I'm sure after settling in your house and getting a good diet and supplementation Rip's coat will be softer and thicker. It looks like he's got the same waves and curls my Toby has too!


----------



## NuttinButGoldens (Jan 10, 2009)

My first Golden, Rusty, was a wavy coat as well. When he was wet it looked like he was half-way through getting a Perm with all the circles he had LOL


----------



## beargroomer (Jan 2, 2008)

Congratulations to you, Gilmour, and Rip! Just went back and read the story. You're so wonderful to rescue this boy!! He'll be so happy with you, Gilmour, and the kitty! Remember, we want to see lots and lots of pictures of them together!


----------



## Loboto-Me (Nov 13, 2008)

Awesome news! I can't wait to see more photos and videos of Gilmour and Rip as they become fast friends. 
Rip has a very similar coat that Duke had when we first got him... thin, shedding, and coarse... so very coarse. I'm sure you'll see a huge change in him in a few months.


----------



## NuttinButGoldens (Jan 10, 2009)

Did you do anything in particular to help it?
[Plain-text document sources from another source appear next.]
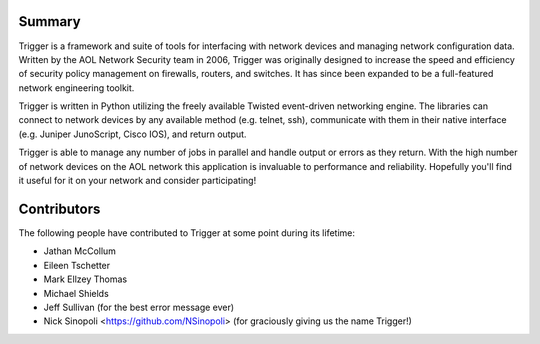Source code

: Summary
=======

Trigger is a framework and suite of tools for interfacing with network devices
and managing network configuration data. Written by the AOL Network Security
team in 2006, Trigger was originally designed to increase the speed and
efficiency of security policy management on firewalls, routers, and switches.
It has since been expanded to be a full-featured network engineering toolkit.

Trigger is written in Python utilizing the freely available Twisted
event-driven networking engine. The libraries can connect to network devices by
any available method (e.g. telnet, ssh), communicate with them in their native
interface (e.g. Juniper JunoScript, Cisco IOS), and return output.

Trigger is able to manage any number of jobs in parallel and handle output or
errors as they return. With the high number of network devices on the AOL
network this application is invaluable to performance and reliability.
Hopefully you'll find it useful for it on your network and consider
participating!

Contributors
============

The following people have contributed to Trigger at some point during its
lifetime: 

- Jathan McCollum
- Eileen Tschetter
- Mark Ellzey Thomas
- Michael Shields
- Jeff Sullivan (for the best error message ever)
- Nick Sinopoli <https://github.com/NSinopoli> (for graciously giving us the name Trigger!)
I'm slowly going to move him to Gilmours diet, which is Castor & Pollux UltraMix, with Yogurt, Cottage Cheese and Raw Meat at various meals as a topping.

It has served G-Man well.

He will be coming with a rather extensive care kit. Bed, leash, collar, tags, and a 15 pound bag of Van Patterns Duck & Potato, as well as some canned.


----------



## Loboto-Me (Nov 13, 2008)

I hurried the shedding along with lots of brushing and I give him something called Multi Oil which has different types of oils in it such as flax, sunflower, salmon and others that I can't remember. I'd brush 2 or 3 times a day until I filled 3 pinbrushes with hair each time which took all of 5 minutes. By the 2nd or 3rd time that day, the brush would only have filled up once and then I'd quit until the next day.

From what you describe, I think you know what you're doing... good food, lots of attention... he'll be a new man before you know it


----------